▶ **Problem requirements**
Only the text carries over: repeat the records exactly and drop the images.

▶ **Data extracts**
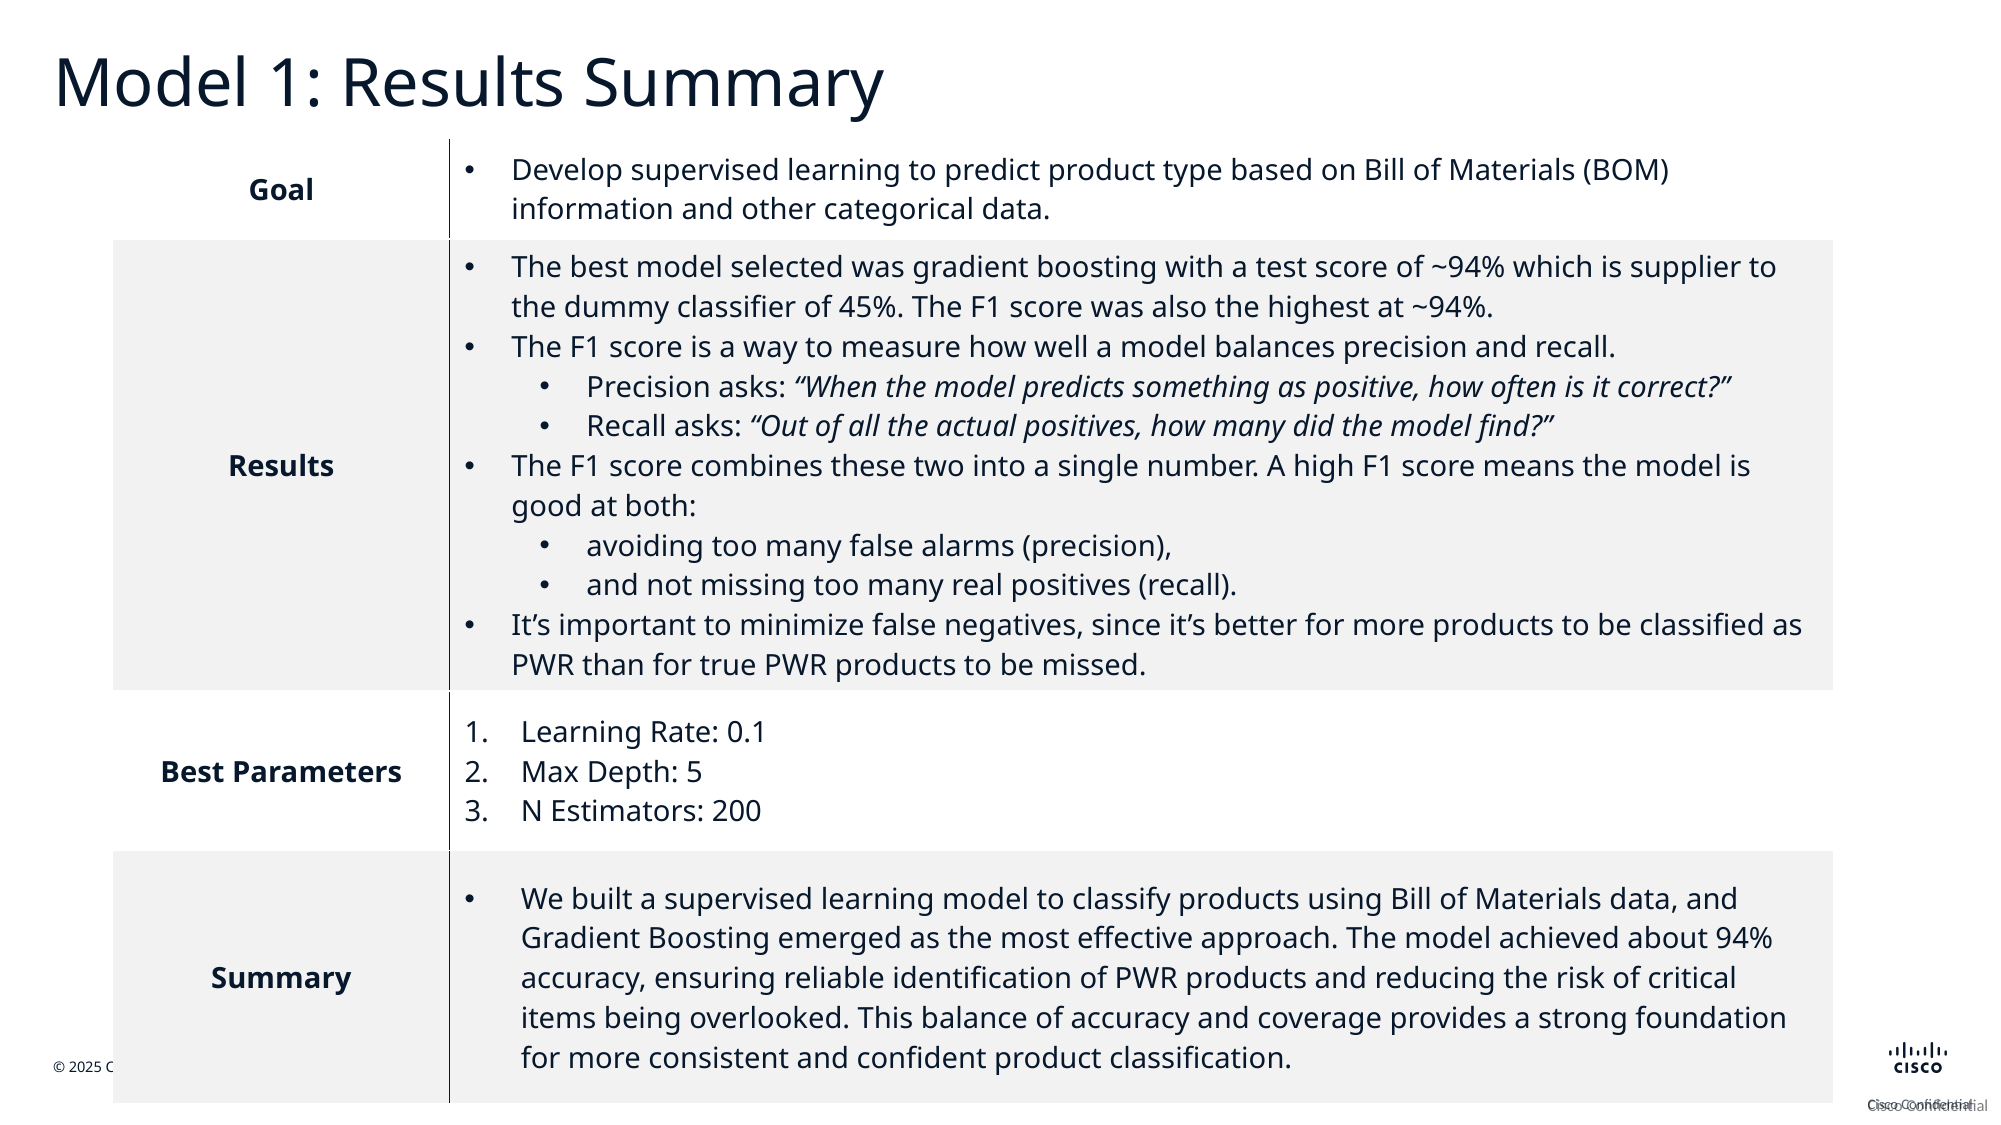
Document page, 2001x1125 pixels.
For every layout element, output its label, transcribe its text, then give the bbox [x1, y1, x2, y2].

title Model 1: Results Summary [53, 48, 1947, 130]
table_cell Learning Rate: 0.1 Max Depth: 5 N Estimators: 200 [450, 692, 1833, 850]
table_cell Summary [113, 851, 449, 1103]
table_cell Results [113, 240, 449, 690]
table_header Goal [113, 139, 449, 238]
table_cell The best model selected was gradient boosting with a test score of ~94% which is supplier to the dummy classifier of 45%. The F1 score was also the highest at ~94%. The F1 score is a way to measure how well a model balances precision and recall. Precision asks: “When the model predicts something as positive, how often is it correct?” Recall asks: “Out of all the actual positives, how many did the model find?” The F1 score combines these two into a single number. A high F1 score means the model is good at both: avoiding too many false alarms (precision), and not missing too many real positives (recall). It’s important to minimize false negatives, since it’s better for more products to be classified as PWR than for true PWR products to be missed. [450, 240, 1833, 690]
table_cell Best Parameters [113, 692, 449, 850]
picture [1889, 1042, 1947, 1073]
table_header Develop supervised learning to predict product type based on Bill of Materials (BOM) information and other categorical data. [450, 139, 1833, 238]
table_cell We built a supervised learning model to classify products using Bill of Materials data, and Gradient Boosting emerged as the most effective approach. The model achieved about 94% accuracy, ensuring reliable identification of PWR products and reducing the risk of critical items being overlooked. This balance of accuracy and coverage provides a strong foundation for more consistent and confident product classification. [450, 851, 1833, 1103]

▶ **Answer section**
Document page, 2001x1125 pixels.
For every layout element, output its label, transcribe its text, then give the bbox [x1, y1, x2, y2].

title Model 1: Results Summary [53, 48, 1947, 130]
table_cell Learning Rate: 0.1 Max Depth: 5 N Estimators: 200 [450, 692, 1833, 850]
table_cell Summary [113, 851, 449, 1103]
table_cell Results [113, 240, 449, 690]
table_header Goal [113, 139, 449, 238]
table_cell The best model selected was gradient boosting with a test score of ~94% which is supplier to the dummy classifier of 45%. The F1 score was also the highest at ~94%. The F1 score is a way to measure how well a model balances precision and recall. Precision asks: “When the model predicts something as positive, how often is it correct?” Recall asks: “Out of all the actual positives, how many did the model find?” The F1 score combines these two into a single number. A high F1 score means the model is good at both: avoiding too many false alarms (precision), and not missing too many real positives (recall). It’s important to minimize false negatives, since it’s better for more products to be classified as PWR than for true PWR products to be missed. [450, 240, 1833, 690]
table_cell Best Parameters [113, 692, 449, 850]
picture [1889, 1042, 1947, 1073]
table_header Develop supervised learning to predict product type based on Bill of Materials (BOM) information and other categorical data. [450, 139, 1833, 238]
table_cell We built a supervised learning model to classify products using Bill of Materials data, and Gradient Boosting emerged as the most effective approach. The model achieved about 94% accuracy, ensuring reliable identification of PWR products and reducing the risk of critical items being overlooked. This balance of accuracy and coverage provides a strong foundation for more consistent and confident product classification. [450, 851, 1833, 1103]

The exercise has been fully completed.